_Instruction_
For the listing below, output exactly the lines from the line with "curve: (253, 32) -> (341, 53), moved" up to and including the line with "line: (49, 471) -> (31, 444), moved", and no other lines.

_Source data_
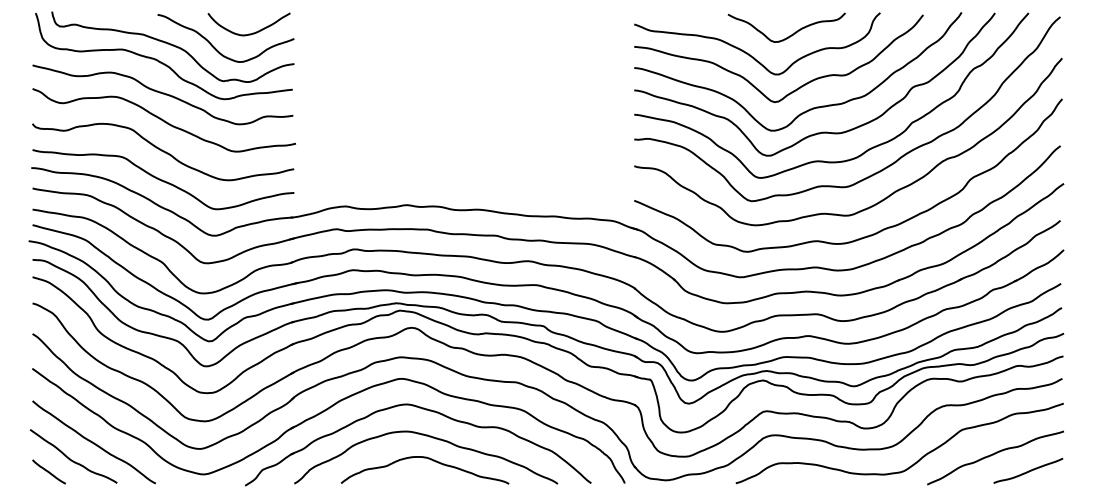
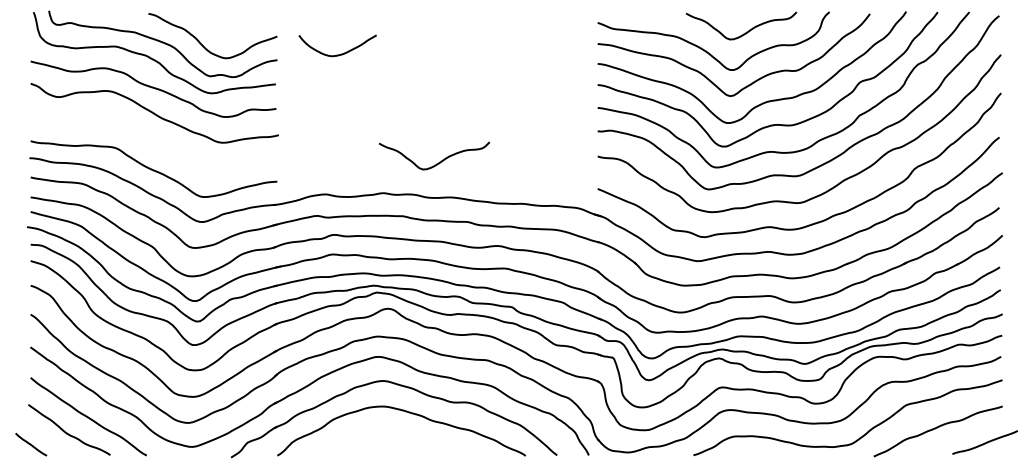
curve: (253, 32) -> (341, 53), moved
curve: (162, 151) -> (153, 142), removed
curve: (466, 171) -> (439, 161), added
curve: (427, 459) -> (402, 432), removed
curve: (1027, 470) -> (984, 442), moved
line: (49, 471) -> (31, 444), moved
...
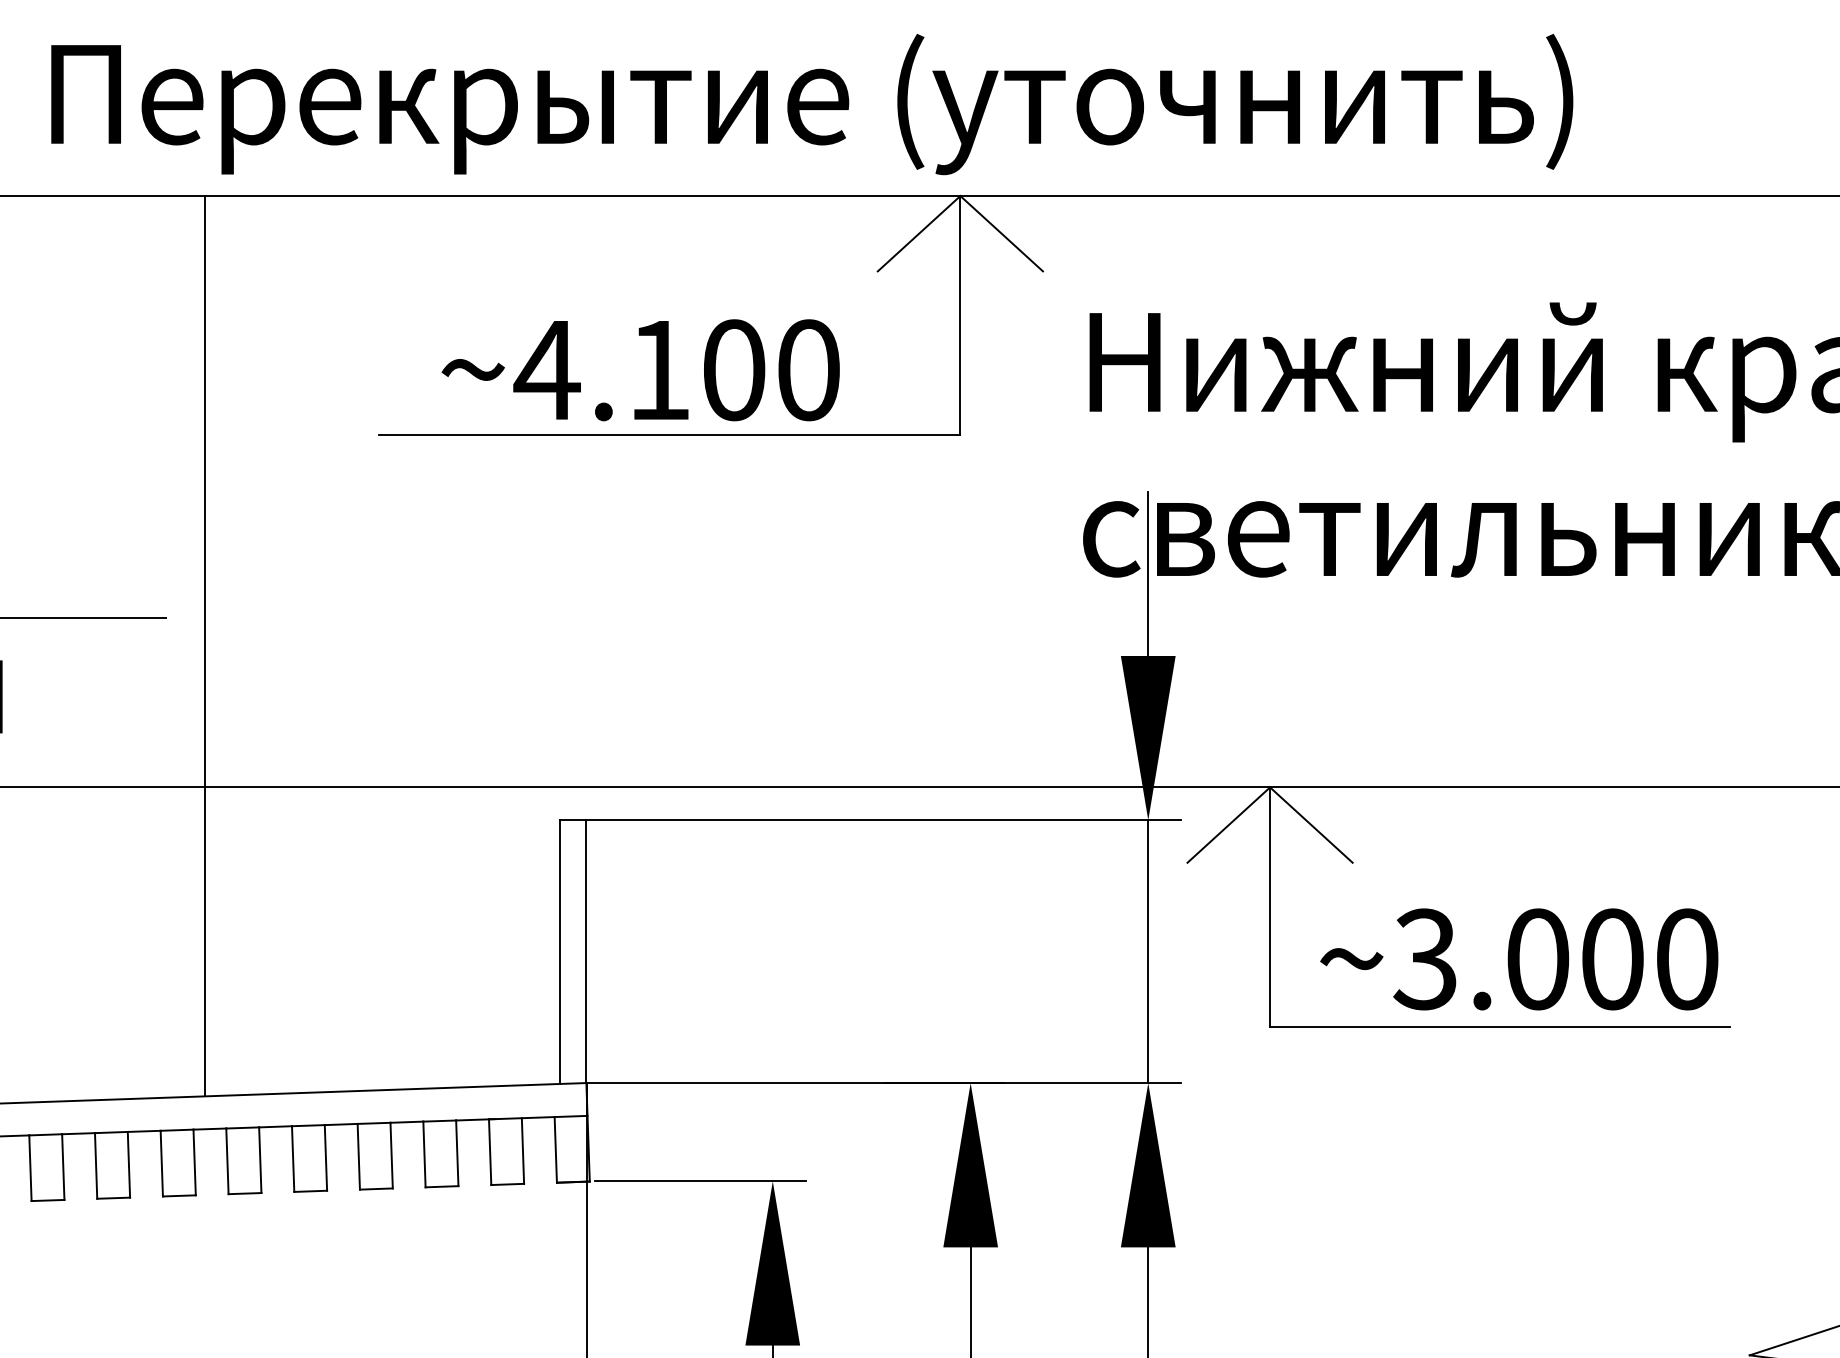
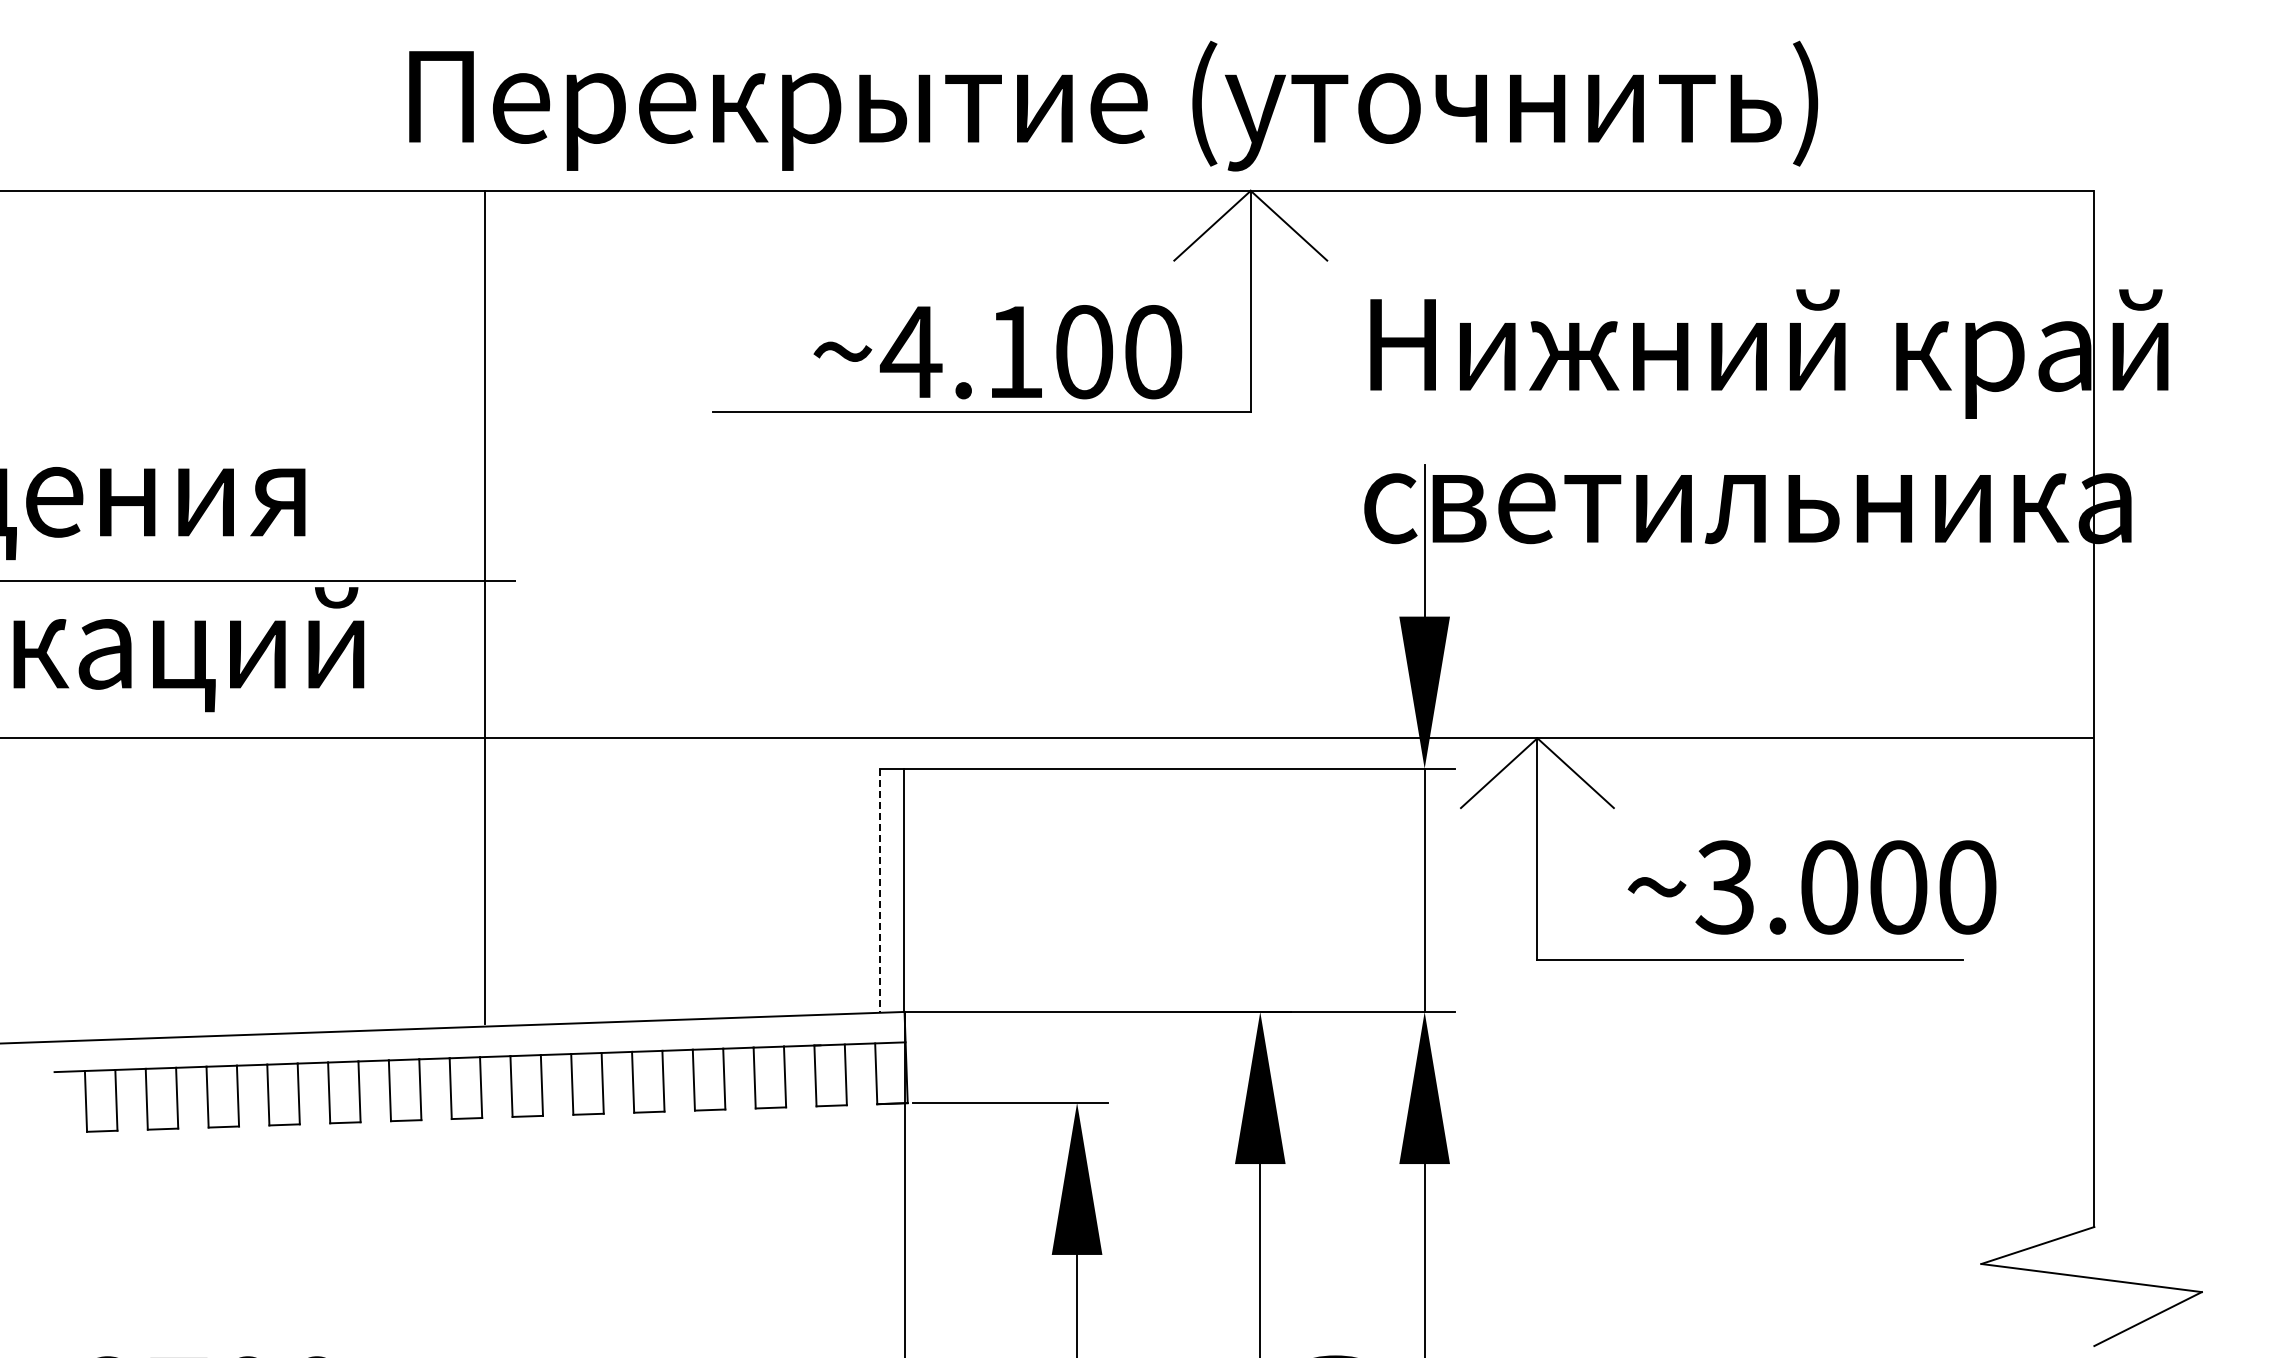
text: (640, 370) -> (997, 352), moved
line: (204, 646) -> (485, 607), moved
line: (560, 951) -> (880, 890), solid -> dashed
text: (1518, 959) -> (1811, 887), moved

_Result_
curve: (253, 32) -> (341, 53), moved
curve: (162, 151) -> (153, 142), removed
curve: (466, 171) -> (439, 161), added
curve: (427, 459) -> (402, 432), removed
curve: (1027, 470) -> (984, 442), moved
line: (49, 471) -> (31, 444), moved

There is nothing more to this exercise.